20 years ago life became a little complicated as we started a journey blending two families together, dealing with disability and special needs, ex partners, studying for a degree. Then we upped sticks and moved to South Africa, the kids left home, then we moved to Dubai.
The first 5 years abroad were eventful. They were emotional, time consuming, difficult and isolating. I was depressed, I had to reinvent myself, gain a new identity.
The 2 years ago, I got ill. I still don't know what is wrong with me other than needing regular iron infusions, B12 injections and my chronic neck pain of 24 years flaring up more often. I'm tired, out of breath, suffering with random shooting pains, been under the care of the oncologist, had a bone marrow biopsy and numerous other side effects include a high white blood cell count.
My father died, we moved house, I started dental implant surgery this year.
But I coped with all the above, it was just part of life, I just got on with it all, until recently.
I've already analysed what stresses me out? I've started saying no, removed myself as far as possible from toxic relationships, but it all seems to have turned itself up a notch over the past few weeks.
My biggest problem when faced with an issue is that my brain automatically takes things to the nth degree. On Saturday we took the dog to the vets for his annual injections, he was frightened, he needed muzzling and 4 people to hold him down, he was extremely aggressive, barking, snapping and snarling. I was out of breath, physically shaking and close to tears. I was battered, scratched and bruised and my mind was whirling.
- What if he bites the vet or me?
- What happens if this behaviour becomes normal?
- What happens if I come home one day and he's killed the cat?
- I'm going to have to have my dog put down.
- Shall we do it now rather than wait for one of these events to happen?
- We'll have to have him put down if it gets ill and requires regular vet treatment or he'll bite me and the vet for sure.
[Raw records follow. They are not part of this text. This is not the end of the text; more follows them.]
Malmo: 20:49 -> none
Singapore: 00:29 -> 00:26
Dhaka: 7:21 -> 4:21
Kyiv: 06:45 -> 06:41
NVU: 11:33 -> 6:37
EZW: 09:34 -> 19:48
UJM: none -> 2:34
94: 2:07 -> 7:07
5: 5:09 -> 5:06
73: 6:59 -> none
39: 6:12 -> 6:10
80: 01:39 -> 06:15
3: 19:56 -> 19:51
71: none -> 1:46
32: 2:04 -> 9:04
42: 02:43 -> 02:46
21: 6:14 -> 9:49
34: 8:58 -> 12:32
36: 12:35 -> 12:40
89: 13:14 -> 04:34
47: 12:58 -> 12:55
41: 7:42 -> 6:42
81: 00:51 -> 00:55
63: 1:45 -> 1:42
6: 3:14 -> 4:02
Every situation goes like that. It hasn't been helped by seeing an oncologist for 2 years, blood results come back high, my mind races to 'I have cancer, I am going to die' followed by writing a list of all the things I need to do to make sure everyone else's life is made easier should that happen.
When I'm on my own life is calm, I can do my own thing, take my time, stop what I'm doing if it's complicated and go for a swim or a coffee and when I get tired I can just lie down.
I told the Doctor this morning I just want to take myself off to a desert island for an unspecified period of time, shut myself off from the outside world and just be alone.
I can't however do that, I'm a wife, mother, daughter, sister, aunt. So for now I shall carry on talking, writing, asking for timeout, take the days slowly and when a situation arises I feel is going to cause me to think the worst, I'm going to force myself to take a deep breath and think positive thoughts.